(EXERCISE BRIEF)
Extract the lines of the listing from the line containing "subtitle OBJET ET" through the line containing "text La procédure", reproducing them word for word.

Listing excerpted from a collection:
## BEGIN
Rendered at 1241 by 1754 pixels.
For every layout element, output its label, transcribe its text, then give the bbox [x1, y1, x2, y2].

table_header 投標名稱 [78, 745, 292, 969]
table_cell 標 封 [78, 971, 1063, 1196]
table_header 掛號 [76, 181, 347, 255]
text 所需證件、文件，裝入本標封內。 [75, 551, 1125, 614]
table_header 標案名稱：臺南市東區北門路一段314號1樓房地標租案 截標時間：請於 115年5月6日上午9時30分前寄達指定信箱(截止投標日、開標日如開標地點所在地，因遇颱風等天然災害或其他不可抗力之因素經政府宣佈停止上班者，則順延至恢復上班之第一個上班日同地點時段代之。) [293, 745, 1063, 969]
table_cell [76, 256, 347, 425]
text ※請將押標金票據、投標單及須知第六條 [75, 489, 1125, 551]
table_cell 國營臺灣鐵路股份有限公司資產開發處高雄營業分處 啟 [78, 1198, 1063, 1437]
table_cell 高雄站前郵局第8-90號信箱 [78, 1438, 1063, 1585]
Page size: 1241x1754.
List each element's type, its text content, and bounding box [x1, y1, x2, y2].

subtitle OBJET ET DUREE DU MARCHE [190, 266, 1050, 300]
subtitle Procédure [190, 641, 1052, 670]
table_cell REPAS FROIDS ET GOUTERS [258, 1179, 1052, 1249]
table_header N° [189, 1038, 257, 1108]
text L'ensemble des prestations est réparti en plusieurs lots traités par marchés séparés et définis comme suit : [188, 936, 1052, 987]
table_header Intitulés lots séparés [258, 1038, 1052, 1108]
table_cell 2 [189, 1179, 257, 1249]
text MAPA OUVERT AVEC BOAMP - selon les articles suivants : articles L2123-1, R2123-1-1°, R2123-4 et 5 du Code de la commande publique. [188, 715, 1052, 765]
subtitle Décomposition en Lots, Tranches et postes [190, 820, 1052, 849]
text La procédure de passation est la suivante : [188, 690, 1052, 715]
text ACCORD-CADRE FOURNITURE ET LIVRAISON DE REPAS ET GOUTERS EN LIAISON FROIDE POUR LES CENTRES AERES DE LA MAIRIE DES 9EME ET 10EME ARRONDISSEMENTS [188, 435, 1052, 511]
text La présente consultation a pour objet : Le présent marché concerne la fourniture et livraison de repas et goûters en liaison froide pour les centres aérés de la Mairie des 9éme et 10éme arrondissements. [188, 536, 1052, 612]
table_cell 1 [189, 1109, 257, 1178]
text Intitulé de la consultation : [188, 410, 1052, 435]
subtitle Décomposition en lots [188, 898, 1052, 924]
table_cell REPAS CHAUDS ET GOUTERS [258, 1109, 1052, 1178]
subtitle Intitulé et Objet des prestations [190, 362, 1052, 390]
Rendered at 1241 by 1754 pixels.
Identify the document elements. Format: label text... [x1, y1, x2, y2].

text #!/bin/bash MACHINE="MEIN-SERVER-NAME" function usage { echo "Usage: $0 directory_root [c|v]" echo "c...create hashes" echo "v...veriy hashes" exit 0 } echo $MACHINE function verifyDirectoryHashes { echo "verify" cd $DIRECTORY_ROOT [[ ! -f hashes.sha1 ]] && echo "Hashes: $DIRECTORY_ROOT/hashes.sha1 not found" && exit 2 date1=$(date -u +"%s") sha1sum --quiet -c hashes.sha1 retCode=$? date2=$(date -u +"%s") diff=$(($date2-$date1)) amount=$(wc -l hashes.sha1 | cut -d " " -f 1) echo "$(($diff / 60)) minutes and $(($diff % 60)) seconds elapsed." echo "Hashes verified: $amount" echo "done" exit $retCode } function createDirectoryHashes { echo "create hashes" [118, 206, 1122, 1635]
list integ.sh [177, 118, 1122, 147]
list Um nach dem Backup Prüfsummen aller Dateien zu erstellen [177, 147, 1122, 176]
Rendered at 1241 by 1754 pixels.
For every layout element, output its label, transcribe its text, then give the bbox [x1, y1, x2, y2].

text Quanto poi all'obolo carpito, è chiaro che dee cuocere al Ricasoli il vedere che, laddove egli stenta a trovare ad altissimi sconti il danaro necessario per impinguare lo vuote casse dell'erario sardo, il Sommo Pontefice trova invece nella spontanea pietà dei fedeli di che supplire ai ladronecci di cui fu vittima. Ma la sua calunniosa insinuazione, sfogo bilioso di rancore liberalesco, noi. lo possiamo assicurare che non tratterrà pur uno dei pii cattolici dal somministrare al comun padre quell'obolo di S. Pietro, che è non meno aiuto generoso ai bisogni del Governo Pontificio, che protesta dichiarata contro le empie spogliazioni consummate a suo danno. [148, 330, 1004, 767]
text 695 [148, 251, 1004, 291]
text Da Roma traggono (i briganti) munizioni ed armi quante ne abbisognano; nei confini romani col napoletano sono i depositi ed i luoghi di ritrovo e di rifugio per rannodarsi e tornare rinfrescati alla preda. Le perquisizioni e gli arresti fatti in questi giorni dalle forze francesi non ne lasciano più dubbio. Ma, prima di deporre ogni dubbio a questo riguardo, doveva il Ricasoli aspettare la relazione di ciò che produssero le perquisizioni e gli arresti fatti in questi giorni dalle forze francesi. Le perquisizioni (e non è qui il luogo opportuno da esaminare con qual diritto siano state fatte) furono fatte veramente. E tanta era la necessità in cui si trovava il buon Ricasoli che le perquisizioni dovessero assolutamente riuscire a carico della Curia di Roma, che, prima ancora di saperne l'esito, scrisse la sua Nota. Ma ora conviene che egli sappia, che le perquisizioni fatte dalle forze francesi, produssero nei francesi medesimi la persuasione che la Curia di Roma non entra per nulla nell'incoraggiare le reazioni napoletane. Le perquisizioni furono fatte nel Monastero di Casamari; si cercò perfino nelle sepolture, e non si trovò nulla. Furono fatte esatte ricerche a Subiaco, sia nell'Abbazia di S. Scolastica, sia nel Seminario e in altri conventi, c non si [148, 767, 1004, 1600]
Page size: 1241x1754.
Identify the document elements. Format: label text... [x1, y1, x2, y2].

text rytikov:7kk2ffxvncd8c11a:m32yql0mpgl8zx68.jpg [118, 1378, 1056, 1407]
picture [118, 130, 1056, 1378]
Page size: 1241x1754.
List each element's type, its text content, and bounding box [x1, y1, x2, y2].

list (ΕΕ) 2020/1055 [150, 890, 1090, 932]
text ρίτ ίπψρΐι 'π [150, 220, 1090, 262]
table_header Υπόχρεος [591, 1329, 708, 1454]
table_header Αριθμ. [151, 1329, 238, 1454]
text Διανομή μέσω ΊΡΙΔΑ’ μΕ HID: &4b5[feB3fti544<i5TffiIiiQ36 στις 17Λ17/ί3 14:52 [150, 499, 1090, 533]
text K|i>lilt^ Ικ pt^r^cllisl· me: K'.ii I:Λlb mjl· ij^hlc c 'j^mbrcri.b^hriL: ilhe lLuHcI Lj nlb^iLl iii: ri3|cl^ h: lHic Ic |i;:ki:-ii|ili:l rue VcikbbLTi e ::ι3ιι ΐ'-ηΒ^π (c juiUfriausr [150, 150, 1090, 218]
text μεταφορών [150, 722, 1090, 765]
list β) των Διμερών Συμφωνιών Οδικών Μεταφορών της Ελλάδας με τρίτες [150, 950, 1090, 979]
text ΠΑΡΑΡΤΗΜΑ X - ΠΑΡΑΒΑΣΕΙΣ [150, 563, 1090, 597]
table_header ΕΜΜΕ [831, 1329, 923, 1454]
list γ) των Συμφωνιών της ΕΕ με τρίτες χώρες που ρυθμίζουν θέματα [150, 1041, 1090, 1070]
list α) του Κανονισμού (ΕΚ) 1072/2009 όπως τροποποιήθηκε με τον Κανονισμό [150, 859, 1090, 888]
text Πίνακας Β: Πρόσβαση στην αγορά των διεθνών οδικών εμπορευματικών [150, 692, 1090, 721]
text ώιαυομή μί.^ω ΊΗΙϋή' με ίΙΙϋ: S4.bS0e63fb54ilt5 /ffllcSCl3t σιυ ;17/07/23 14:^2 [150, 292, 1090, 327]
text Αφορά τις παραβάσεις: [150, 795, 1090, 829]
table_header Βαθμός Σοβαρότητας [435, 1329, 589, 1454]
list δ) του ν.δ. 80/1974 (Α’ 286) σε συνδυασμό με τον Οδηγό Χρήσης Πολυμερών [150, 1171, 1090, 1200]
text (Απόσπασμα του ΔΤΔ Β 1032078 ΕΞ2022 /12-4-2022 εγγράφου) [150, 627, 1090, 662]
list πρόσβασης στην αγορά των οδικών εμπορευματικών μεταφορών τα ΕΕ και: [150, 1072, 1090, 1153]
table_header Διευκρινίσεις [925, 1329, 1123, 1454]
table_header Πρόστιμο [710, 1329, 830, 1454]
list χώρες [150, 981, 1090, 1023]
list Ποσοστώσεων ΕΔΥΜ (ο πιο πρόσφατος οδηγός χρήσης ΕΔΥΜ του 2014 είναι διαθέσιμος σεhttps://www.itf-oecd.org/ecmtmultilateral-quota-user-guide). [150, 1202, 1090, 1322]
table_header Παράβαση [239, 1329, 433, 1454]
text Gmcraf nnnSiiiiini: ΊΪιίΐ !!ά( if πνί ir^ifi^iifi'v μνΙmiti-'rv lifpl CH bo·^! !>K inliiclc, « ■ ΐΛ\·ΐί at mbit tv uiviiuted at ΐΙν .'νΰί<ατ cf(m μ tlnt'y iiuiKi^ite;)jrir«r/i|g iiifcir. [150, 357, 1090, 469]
## END
(ANSWER IN FULL)
subtitle OBJET ET DUREE DU MARCHE [190, 266, 1050, 300]
subtitle Procédure [190, 641, 1052, 670]
table_cell REPAS FROIDS ET GOUTERS [258, 1179, 1052, 1249]
table_header N° [189, 1038, 257, 1108]
text L'ensemble des prestations est réparti en plusieurs lots traités par marchés séparés et définis comme suit : [188, 936, 1052, 987]
table_header Intitulés lots séparés [258, 1038, 1052, 1108]
table_cell 2 [189, 1179, 257, 1249]
text MAPA OUVERT AVEC BOAMP - selon les articles suivants : articles L2123-1, R2123-1-1°, R2123-4 et 5 du Code de la commande publique. [188, 715, 1052, 765]
subtitle Décomposition en Lots, Tranches et postes [190, 820, 1052, 849]
text La procédure de passation est la suivante : [188, 690, 1052, 715]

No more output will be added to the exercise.